Problem to solve
Below are records to transcribe in full and unchanged; omit every picture.

━━━━━━━━

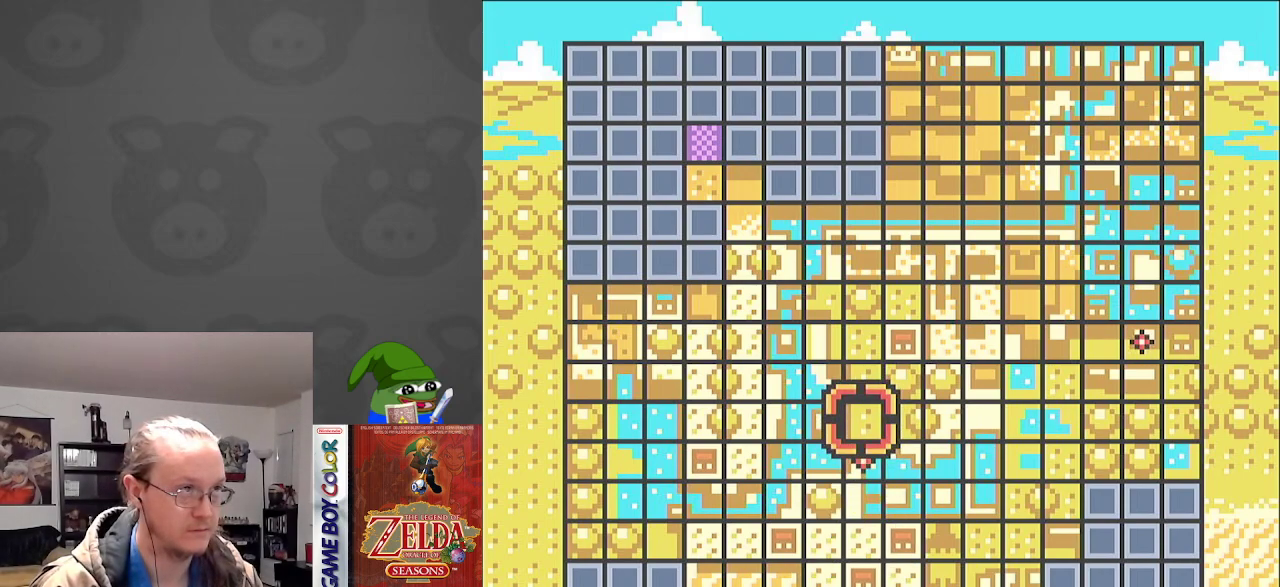
{"buttons": [], "events": []}
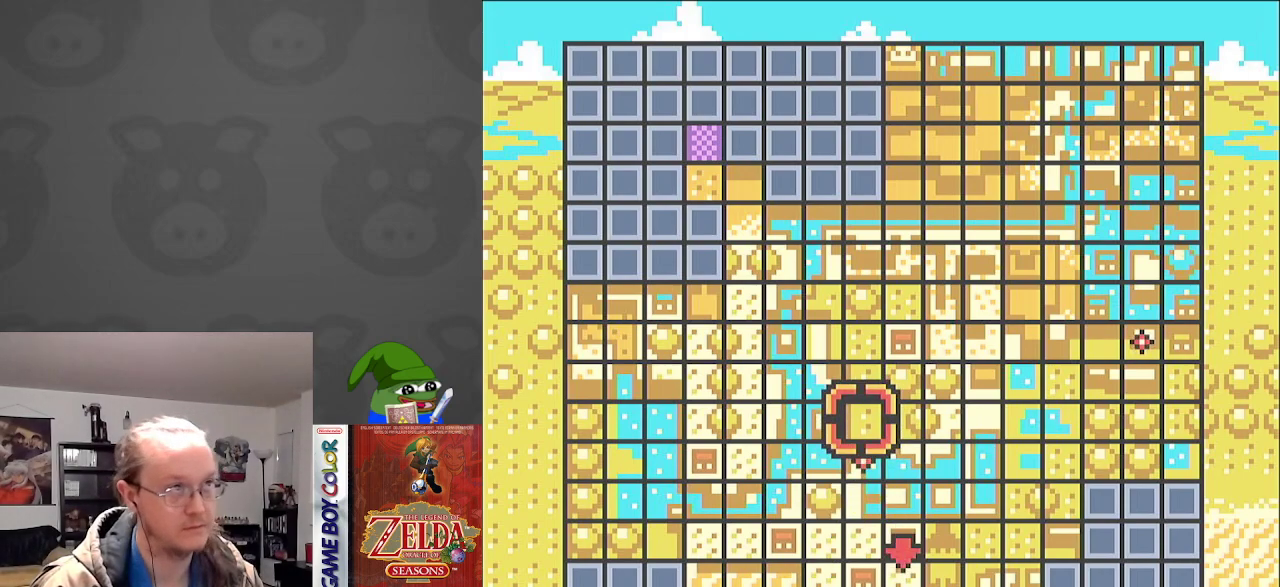
{"buttons": [], "events": []}
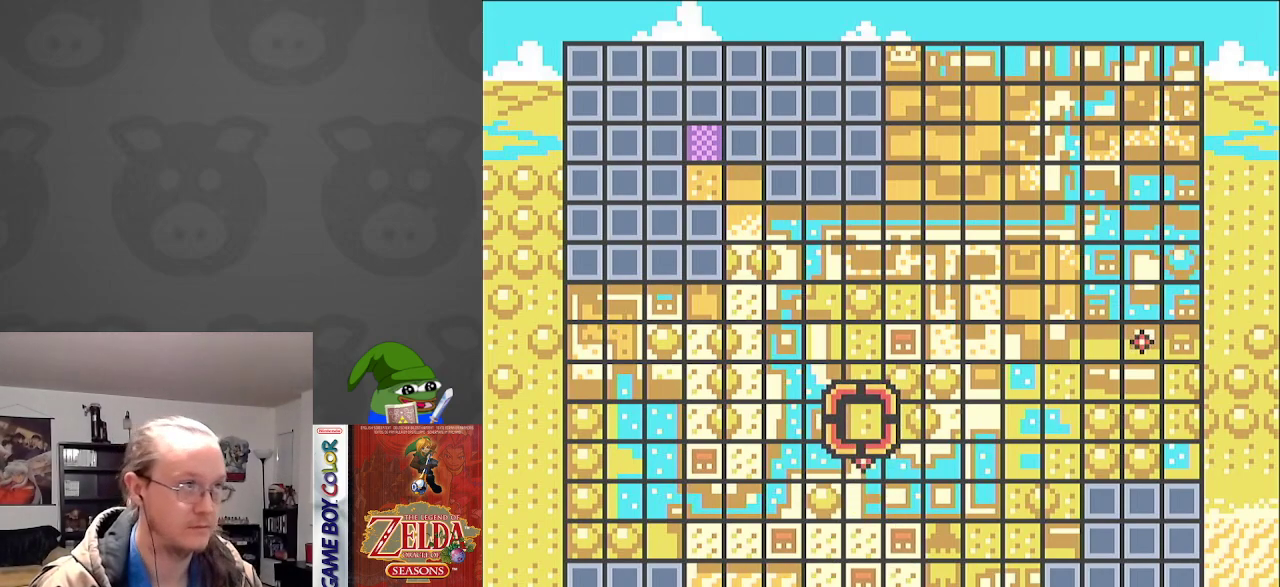
{"buttons": [], "events": []}
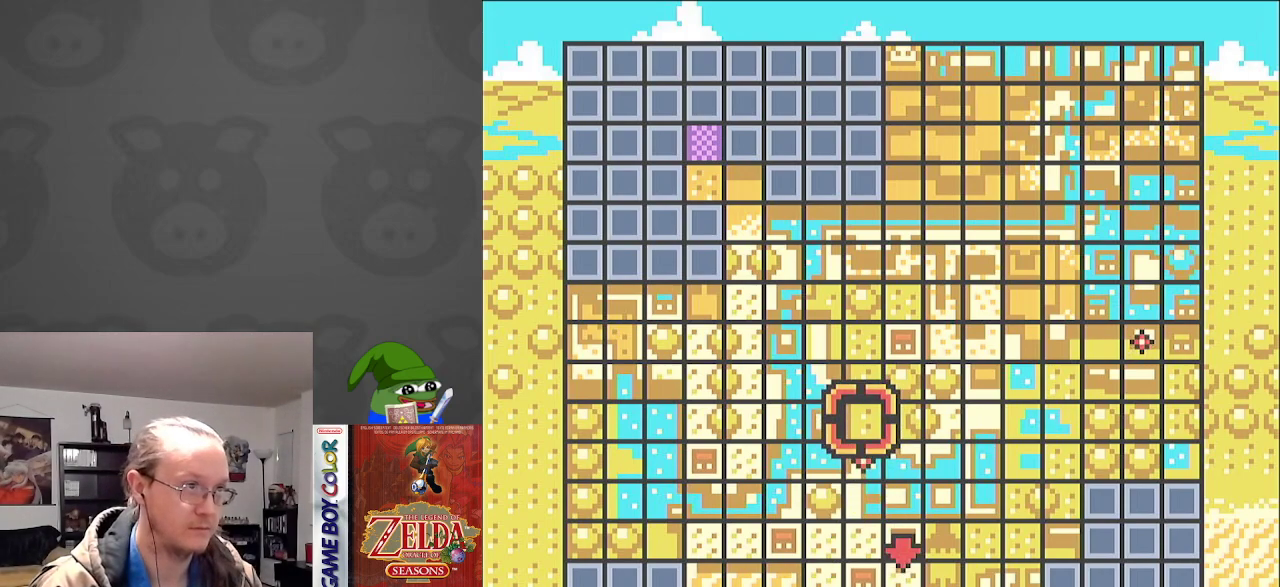
{"buttons": [], "events": []}
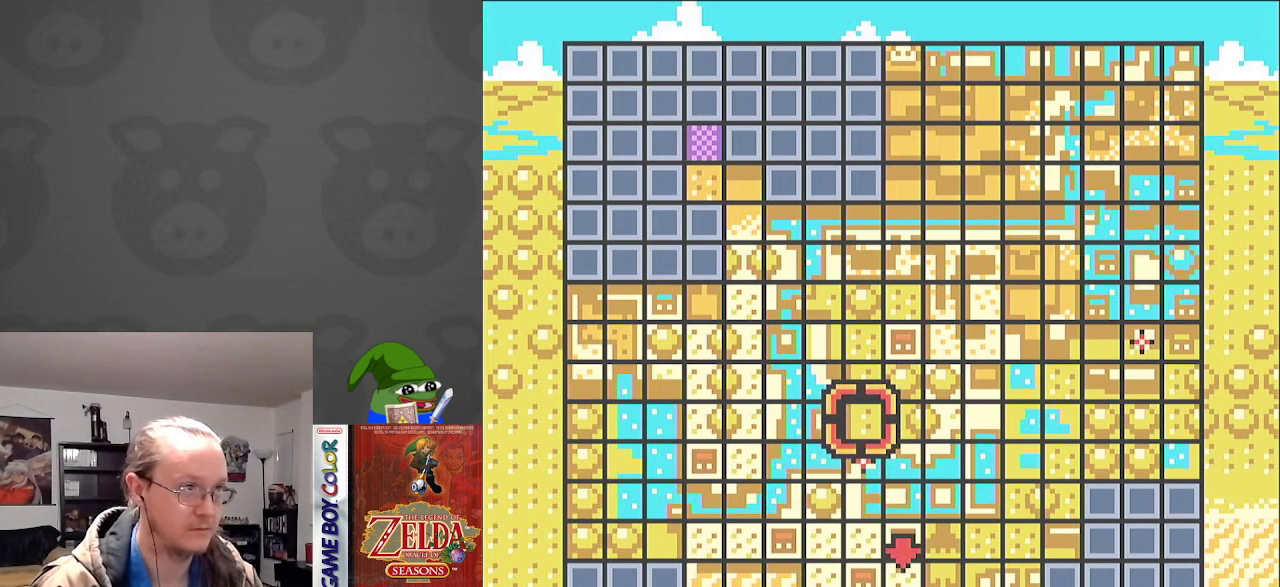
{"buttons": [], "events": []}
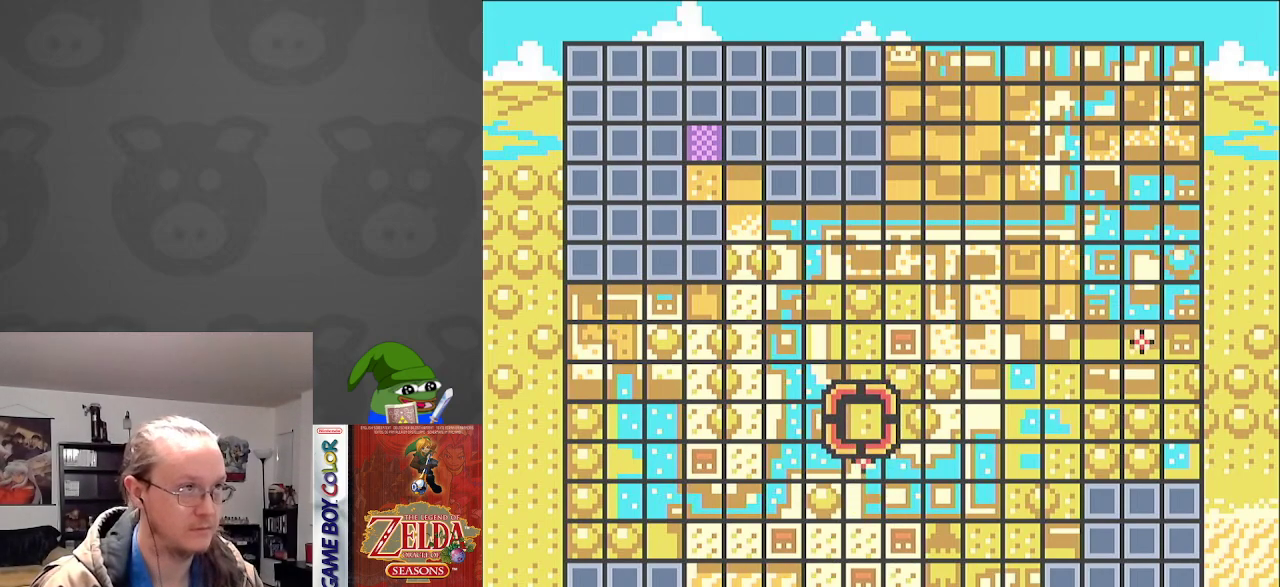
{"buttons": [], "events": []}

━━━━━━━━

Solved exercise
{"buttons": [], "events": []}
{"buttons": [], "events": []}
{"buttons": [], "events": []}
{"buttons": [], "events": []}
{"buttons": [], "events": []}
{"buttons": [], "events": []}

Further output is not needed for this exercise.